The convention will bring delegates from across the country to downtown Detroit, where the group will determine the future policy and program of the NAACP’s advocacy and civil rights efforts. The NAACP previously held its national convention in Detroit in 1921 and 1943.
“We are proud and excited to host the convention here next year,” said Anthony, who has been president since 1993. “Detroit is the largest NAACP Branch in the country and an important city in the fight for freedom and equal rights for African-Americans. The city has seen some progress but still has a long way to go. We want to use this event to continue to shed light on the problems of everyday Detroiters.”
The theme for the dinner was “We Can’t Rest Now, The Stakes Are Too High!” Anthony, U.S. Sen. Cory Booker, D-New Jersey, who was the keynote speaker, and a host of other dignitaries echoed the issues of voting, basic rights, education, jobs, and racial relations around metro Detroit and across the country.
Booker is from Newark, a city similar to Detroit in regard to African-American demographic, crime, and poverty. Booker’s family is from Detroit and his mother was born at Harper Hospital. He understands the struggles of a predominately African-American city and the direction it needs to head in.

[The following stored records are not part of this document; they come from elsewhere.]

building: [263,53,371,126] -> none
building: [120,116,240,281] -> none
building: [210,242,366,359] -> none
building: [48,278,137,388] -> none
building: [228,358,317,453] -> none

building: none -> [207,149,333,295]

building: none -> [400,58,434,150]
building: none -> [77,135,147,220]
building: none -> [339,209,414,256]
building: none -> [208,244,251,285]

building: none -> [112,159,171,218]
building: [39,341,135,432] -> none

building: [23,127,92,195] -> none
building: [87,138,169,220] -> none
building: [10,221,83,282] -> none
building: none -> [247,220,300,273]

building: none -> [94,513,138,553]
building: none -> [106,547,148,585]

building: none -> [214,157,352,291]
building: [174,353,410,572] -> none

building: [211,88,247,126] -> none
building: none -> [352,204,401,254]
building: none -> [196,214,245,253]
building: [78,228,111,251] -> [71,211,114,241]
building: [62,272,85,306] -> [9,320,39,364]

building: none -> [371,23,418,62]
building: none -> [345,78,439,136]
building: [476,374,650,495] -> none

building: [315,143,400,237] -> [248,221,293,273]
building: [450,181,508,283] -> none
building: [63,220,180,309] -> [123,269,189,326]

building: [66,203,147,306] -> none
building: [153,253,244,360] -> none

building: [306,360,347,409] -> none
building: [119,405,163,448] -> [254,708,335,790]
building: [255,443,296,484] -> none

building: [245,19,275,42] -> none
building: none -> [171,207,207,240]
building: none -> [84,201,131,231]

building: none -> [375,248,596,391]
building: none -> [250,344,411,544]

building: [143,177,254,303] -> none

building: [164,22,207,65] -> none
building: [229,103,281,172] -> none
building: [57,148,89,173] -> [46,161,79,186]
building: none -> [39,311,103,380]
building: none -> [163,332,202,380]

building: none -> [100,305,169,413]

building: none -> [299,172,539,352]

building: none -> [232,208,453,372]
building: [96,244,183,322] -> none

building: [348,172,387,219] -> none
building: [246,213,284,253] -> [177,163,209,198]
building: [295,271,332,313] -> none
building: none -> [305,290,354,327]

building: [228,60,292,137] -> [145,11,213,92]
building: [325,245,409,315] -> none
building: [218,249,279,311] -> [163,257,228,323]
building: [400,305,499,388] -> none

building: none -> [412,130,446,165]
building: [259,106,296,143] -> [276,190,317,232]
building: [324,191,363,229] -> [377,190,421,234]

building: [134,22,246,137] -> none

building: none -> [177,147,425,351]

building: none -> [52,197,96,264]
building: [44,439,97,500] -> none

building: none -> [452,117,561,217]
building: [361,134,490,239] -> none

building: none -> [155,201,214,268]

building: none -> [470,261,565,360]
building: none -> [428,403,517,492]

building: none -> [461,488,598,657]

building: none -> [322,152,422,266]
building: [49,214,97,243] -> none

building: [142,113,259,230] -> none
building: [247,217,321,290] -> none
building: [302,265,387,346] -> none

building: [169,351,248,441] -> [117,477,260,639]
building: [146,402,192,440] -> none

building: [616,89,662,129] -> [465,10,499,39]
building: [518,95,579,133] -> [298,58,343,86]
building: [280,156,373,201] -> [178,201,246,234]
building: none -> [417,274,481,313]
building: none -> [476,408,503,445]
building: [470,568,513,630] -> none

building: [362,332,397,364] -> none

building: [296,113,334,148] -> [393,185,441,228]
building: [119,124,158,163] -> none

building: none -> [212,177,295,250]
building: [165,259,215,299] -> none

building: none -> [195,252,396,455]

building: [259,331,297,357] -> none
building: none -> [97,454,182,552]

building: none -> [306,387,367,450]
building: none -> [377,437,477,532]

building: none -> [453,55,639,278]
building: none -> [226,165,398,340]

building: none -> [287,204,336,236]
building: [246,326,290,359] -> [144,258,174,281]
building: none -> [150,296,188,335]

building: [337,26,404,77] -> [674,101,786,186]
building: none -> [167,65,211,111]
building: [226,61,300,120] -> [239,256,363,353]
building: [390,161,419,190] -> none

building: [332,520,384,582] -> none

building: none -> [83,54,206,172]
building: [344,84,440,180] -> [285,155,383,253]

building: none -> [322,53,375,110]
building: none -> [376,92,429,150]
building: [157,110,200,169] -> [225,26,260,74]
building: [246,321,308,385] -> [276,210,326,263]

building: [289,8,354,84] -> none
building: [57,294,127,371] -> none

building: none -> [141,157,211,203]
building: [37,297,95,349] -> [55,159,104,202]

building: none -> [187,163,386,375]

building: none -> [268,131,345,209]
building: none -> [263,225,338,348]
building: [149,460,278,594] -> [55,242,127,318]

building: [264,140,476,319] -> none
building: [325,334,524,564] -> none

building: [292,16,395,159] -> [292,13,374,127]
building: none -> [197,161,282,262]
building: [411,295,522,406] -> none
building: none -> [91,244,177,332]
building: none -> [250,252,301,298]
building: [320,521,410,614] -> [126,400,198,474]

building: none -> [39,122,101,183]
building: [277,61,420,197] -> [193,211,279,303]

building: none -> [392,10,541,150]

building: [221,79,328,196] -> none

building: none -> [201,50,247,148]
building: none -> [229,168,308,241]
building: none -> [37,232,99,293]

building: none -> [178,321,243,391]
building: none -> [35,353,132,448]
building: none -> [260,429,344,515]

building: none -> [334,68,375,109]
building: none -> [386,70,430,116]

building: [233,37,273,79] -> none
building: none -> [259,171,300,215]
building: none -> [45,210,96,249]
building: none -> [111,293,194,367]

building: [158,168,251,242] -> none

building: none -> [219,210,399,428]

“We see every day the unfinished business of America,” Booker said. “I feel a sense of urgency as I stand here right now. But I want you to know being here in Detroit rekindles my sense of hope and potential. Detroit is very near and dear to my heart, since my family is from here. You share the same struggles as the people in Newark, New Jersey but Detroit has always been a town of fighters and will one day be free of the barriers that have been holding it back.”
The Detroit Chapter of the NAACP also announced a partnership with DTE Energy and Wayne State University called the Lewis H. Latimer scholarship program that would give $300,000 in scholarships to students in the city of Detroit to pay for tuition, housing, and books.
“We recognize that education is key,” said Anthony. “We must educate our young people, who are the vanguard of the future. This a tribute to our young people and encouragement for them to stay and build in Detroit.”
UAW Vice-President Jimmy Settles, head of the union’s Ford department, was honored with the James Weldon Johnson Lifetime Achievement Award. Settles is a life-long Detroiter and graduate of Northwestern High. Settles began his career as a trade union activist in 1968 and dedicated his life to fighting for Detroit workers and the city’s youth. Settles is retiring from his day-job but he is not retiring from his life-long mission.
“I’m retiring from the UAW but I’m not retiring from life,” said Settles. “I will continue to fight for economic justice for all people.”